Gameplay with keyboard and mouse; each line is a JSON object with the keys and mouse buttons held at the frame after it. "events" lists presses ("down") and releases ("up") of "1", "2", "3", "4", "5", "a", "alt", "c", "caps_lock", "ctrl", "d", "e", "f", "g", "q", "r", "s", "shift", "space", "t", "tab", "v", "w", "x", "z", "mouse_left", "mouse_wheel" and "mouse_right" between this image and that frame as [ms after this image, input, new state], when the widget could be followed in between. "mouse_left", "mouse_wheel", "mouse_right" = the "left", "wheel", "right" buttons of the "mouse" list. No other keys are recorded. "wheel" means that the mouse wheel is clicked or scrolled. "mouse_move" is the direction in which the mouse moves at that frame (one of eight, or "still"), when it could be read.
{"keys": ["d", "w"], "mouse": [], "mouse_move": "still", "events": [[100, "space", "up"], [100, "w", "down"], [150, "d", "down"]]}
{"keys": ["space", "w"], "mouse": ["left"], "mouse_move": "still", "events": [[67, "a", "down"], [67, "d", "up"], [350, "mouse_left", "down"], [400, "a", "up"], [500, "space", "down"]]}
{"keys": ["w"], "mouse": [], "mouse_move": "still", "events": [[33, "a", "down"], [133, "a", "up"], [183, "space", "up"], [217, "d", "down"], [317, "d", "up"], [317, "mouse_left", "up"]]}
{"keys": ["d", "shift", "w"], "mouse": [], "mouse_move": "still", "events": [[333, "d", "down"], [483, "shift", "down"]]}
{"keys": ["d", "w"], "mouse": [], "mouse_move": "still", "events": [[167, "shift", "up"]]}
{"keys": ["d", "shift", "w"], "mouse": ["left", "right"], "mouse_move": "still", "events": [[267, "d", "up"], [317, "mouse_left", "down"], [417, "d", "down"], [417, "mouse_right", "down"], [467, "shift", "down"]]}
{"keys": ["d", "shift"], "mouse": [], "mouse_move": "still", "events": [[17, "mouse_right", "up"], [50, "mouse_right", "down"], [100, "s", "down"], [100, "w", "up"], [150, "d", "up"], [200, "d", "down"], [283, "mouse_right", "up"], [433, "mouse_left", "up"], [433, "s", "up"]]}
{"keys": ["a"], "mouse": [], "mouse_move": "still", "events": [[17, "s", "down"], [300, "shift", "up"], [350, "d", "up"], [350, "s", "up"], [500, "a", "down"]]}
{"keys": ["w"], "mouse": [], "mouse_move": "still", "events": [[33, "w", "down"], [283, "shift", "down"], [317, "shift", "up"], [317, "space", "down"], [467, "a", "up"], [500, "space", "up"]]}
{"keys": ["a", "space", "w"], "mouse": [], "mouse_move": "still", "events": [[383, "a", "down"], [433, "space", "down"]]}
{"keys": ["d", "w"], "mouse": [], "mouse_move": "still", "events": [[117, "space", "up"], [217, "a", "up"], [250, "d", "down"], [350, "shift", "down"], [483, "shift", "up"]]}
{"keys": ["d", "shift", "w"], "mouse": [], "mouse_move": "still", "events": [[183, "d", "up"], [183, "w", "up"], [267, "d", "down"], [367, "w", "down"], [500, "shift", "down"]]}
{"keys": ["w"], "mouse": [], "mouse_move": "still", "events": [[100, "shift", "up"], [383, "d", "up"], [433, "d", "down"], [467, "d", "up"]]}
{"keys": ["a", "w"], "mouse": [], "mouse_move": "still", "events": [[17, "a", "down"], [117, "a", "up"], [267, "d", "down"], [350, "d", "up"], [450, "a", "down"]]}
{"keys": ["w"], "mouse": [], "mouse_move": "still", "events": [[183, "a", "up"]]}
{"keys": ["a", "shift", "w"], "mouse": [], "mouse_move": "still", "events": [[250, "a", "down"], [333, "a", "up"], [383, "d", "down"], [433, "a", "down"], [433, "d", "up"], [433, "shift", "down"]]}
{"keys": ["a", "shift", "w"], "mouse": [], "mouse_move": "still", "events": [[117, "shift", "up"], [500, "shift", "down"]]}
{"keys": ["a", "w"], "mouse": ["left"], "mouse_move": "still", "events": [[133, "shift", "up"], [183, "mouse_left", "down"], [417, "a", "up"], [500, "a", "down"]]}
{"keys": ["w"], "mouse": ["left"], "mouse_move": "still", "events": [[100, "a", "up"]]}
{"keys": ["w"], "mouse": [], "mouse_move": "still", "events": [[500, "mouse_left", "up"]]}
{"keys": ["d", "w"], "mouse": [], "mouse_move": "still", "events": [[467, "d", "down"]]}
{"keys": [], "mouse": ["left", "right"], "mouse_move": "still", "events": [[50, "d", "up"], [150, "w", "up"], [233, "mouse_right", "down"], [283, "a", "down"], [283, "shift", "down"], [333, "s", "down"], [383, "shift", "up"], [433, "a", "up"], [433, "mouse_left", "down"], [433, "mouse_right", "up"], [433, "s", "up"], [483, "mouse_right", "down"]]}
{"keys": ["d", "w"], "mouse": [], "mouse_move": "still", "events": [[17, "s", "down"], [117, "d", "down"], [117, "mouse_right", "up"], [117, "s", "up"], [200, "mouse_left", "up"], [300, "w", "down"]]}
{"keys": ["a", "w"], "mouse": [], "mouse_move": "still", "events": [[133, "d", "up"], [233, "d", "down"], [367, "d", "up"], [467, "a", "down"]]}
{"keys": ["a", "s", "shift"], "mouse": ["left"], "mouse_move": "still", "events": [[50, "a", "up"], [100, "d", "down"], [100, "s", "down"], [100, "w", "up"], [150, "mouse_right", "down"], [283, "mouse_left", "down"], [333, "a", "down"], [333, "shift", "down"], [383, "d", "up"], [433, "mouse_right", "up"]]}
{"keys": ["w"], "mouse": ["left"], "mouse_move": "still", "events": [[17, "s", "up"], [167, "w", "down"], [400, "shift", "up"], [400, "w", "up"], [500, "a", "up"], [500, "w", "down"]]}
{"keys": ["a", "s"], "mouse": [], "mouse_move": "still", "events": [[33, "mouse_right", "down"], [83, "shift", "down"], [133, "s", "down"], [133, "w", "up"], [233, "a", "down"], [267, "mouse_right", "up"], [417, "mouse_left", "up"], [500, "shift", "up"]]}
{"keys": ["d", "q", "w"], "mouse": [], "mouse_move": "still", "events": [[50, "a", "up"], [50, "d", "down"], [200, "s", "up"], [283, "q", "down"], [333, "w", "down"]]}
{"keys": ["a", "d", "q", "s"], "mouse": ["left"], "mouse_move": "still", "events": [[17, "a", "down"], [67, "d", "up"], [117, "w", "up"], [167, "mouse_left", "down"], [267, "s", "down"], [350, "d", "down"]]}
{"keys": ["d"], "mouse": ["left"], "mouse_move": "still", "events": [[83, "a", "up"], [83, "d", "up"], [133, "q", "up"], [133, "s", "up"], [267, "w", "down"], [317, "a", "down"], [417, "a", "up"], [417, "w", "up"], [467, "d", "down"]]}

____

Retype the listing above, exactly and in full.

** Response **
Gameplay with keyboard and mouse; each line is a JSON object with the keys and mouse buttons held at the frame after it. "events" lists presses ("down") and releases ("up") of "1", "2", "3", "4", "5", "a", "alt", "c", "caps_lock", "ctrl", "d", "e", "f", "g", "q", "r", "s", "shift", "space", "t", "tab", "v", "w", "x", "z", "mouse_left", "mouse_wheel" and "mouse_right" between this image and that frame as [ms after this image, input, new state], when the widget could be followed in between. "mouse_left", "mouse_wheel", "mouse_right" = the "left", "wheel", "right" buttons of the "mouse" list. No other keys are recorded. "wheel" means that the mouse wheel is clicked or scrolled. "mouse_move" is the direction in which the mouse moves at that frame (one of eight, or "still"), when it could be read.
{"keys": ["d", "w"], "mouse": [], "mouse_move": "still", "events": [[100, "space", "up"], [100, "w", "down"], [150, "d", "down"]]}
{"keys": ["space", "w"], "mouse": ["left"], "mouse_move": "still", "events": [[67, "a", "down"], [67, "d", "up"], [350, "mouse_left", "down"], [400, "a", "up"], [500, "space", "down"]]}
{"keys": ["w"], "mouse": [], "mouse_move": "still", "events": [[33, "a", "down"], [133, "a", "up"], [183, "space", "up"], [217, "d", "down"], [317, "d", "up"], [317, "mouse_left", "up"]]}
{"keys": ["d", "shift", "w"], "mouse": [], "mouse_move": "still", "events": [[333, "d", "down"], [483, "shift", "down"]]}
{"keys": ["d", "w"], "mouse": [], "mouse_move": "still", "events": [[167, "shift", "up"]]}
{"keys": ["d", "shift", "w"], "mouse": ["left", "right"], "mouse_move": "still", "events": [[267, "d", "up"], [317, "mouse_left", "down"], [417, "d", "down"], [417, "mouse_right", "down"], [467, "shift", "down"]]}
{"keys": ["d", "shift"], "mouse": [], "mouse_move": "still", "events": [[17, "mouse_right", "up"], [50, "mouse_right", "down"], [100, "s", "down"], [100, "w", "up"], [150, "d", "up"], [200, "d", "down"], [283, "mouse_right", "up"], [433, "mouse_left", "up"], [433, "s", "up"]]}
{"keys": ["a"], "mouse": [], "mouse_move": "still", "events": [[17, "s", "down"], [300, "shift", "up"], [350, "d", "up"], [350, "s", "up"], [500, "a", "down"]]}
{"keys": ["w"], "mouse": [], "mouse_move": "still", "events": [[33, "w", "down"], [283, "shift", "down"], [317, "shift", "up"], [317, "space", "down"], [467, "a", "up"], [500, "space", "up"]]}
{"keys": ["a", "space", "w"], "mouse": [], "mouse_move": "still", "events": [[383, "a", "down"], [433, "space", "down"]]}
{"keys": ["d", "w"], "mouse": [], "mouse_move": "still", "events": [[117, "space", "up"], [217, "a", "up"], [250, "d", "down"], [350, "shift", "down"], [483, "shift", "up"]]}
{"keys": ["d", "shift", "w"], "mouse": [], "mouse_move": "still", "events": [[183, "d", "up"], [183, "w", "up"], [267, "d", "down"], [367, "w", "down"], [500, "shift", "down"]]}
{"keys": ["w"], "mouse": [], "mouse_move": "still", "events": [[100, "shift", "up"], [383, "d", "up"], [433, "d", "down"], [467, "d", "up"]]}
{"keys": ["a", "w"], "mouse": [], "mouse_move": "still", "events": [[17, "a", "down"], [117, "a", "up"], [267, "d", "down"], [350, "d", "up"], [450, "a", "down"]]}
{"keys": ["w"], "mouse": [], "mouse_move": "still", "events": [[183, "a", "up"]]}
{"keys": ["a", "shift", "w"], "mouse": [], "mouse_move": "still", "events": [[250, "a", "down"], [333, "a", "up"], [383, "d", "down"], [433, "a", "down"], [433, "d", "up"], [433, "shift", "down"]]}
{"keys": ["a", "shift", "w"], "mouse": [], "mouse_move": "still", "events": [[117, "shift", "up"], [500, "shift", "down"]]}
{"keys": ["a", "w"], "mouse": ["left"], "mouse_move": "still", "events": [[133, "shift", "up"], [183, "mouse_left", "down"], [417, "a", "up"], [500, "a", "down"]]}
{"keys": ["w"], "mouse": ["left"], "mouse_move": "still", "events": [[100, "a", "up"]]}
{"keys": ["w"], "mouse": [], "mouse_move": "still", "events": [[500, "mouse_left", "up"]]}
{"keys": ["d", "w"], "mouse": [], "mouse_move": "still", "events": [[467, "d", "down"]]}
{"keys": [], "mouse": ["left", "right"], "mouse_move": "still", "events": [[50, "d", "up"], [150, "w", "up"], [233, "mouse_right", "down"], [283, "a", "down"], [283, "shift", "down"], [333, "s", "down"], [383, "shift", "up"], [433, "a", "up"], [433, "mouse_left", "down"], [433, "mouse_right", "up"], [433, "s", "up"], [483, "mouse_right", "down"]]}
{"keys": ["d", "w"], "mouse": [], "mouse_move": "still", "events": [[17, "s", "down"], [117, "d", "down"], [117, "mouse_right", "up"], [117, "s", "up"], [200, "mouse_left", "up"], [300, "w", "down"]]}
{"keys": ["a", "w"], "mouse": [], "mouse_move": "still", "events": [[133, "d", "up"], [233, "d", "down"], [367, "d", "up"], [467, "a", "down"]]}
{"keys": ["a", "s", "shift"], "mouse": ["left"], "mouse_move": "still", "events": [[50, "a", "up"], [100, "d", "down"], [100, "s", "down"], [100, "w", "up"], [150, "mouse_right", "down"], [283, "mouse_left", "down"], [333, "a", "down"], [333, "shift", "down"], [383, "d", "up"], [433, "mouse_right", "up"]]}
{"keys": ["w"], "mouse": ["left"], "mouse_move": "still", "events": [[17, "s", "up"], [167, "w", "down"], [400, "shift", "up"], [400, "w", "up"], [500, "a", "up"], [500, "w", "down"]]}
{"keys": ["a", "s"], "mouse": [], "mouse_move": "still", "events": [[33, "mouse_right", "down"], [83, "shift", "down"], [133, "s", "down"], [133, "w", "up"], [233, "a", "down"], [267, "mouse_right", "up"], [417, "mouse_left", "up"], [500, "shift", "up"]]}
{"keys": ["d", "q", "w"], "mouse": [], "mouse_move": "still", "events": [[50, "a", "up"], [50, "d", "down"], [200, "s", "up"], [283, "q", "down"], [333, "w", "down"]]}
{"keys": ["a", "d", "q", "s"], "mouse": ["left"], "mouse_move": "still", "events": [[17, "a", "down"], [67, "d", "up"], [117, "w", "up"], [167, "mouse_left", "down"], [267, "s", "down"], [350, "d", "down"]]}
{"keys": ["d"], "mouse": ["left"], "mouse_move": "still", "events": [[83, "a", "up"], [83, "d", "up"], [133, "q", "up"], [133, "s", "up"], [267, "w", "down"], [317, "a", "down"], [417, "a", "up"], [417, "w", "up"], [467, "d", "down"]]}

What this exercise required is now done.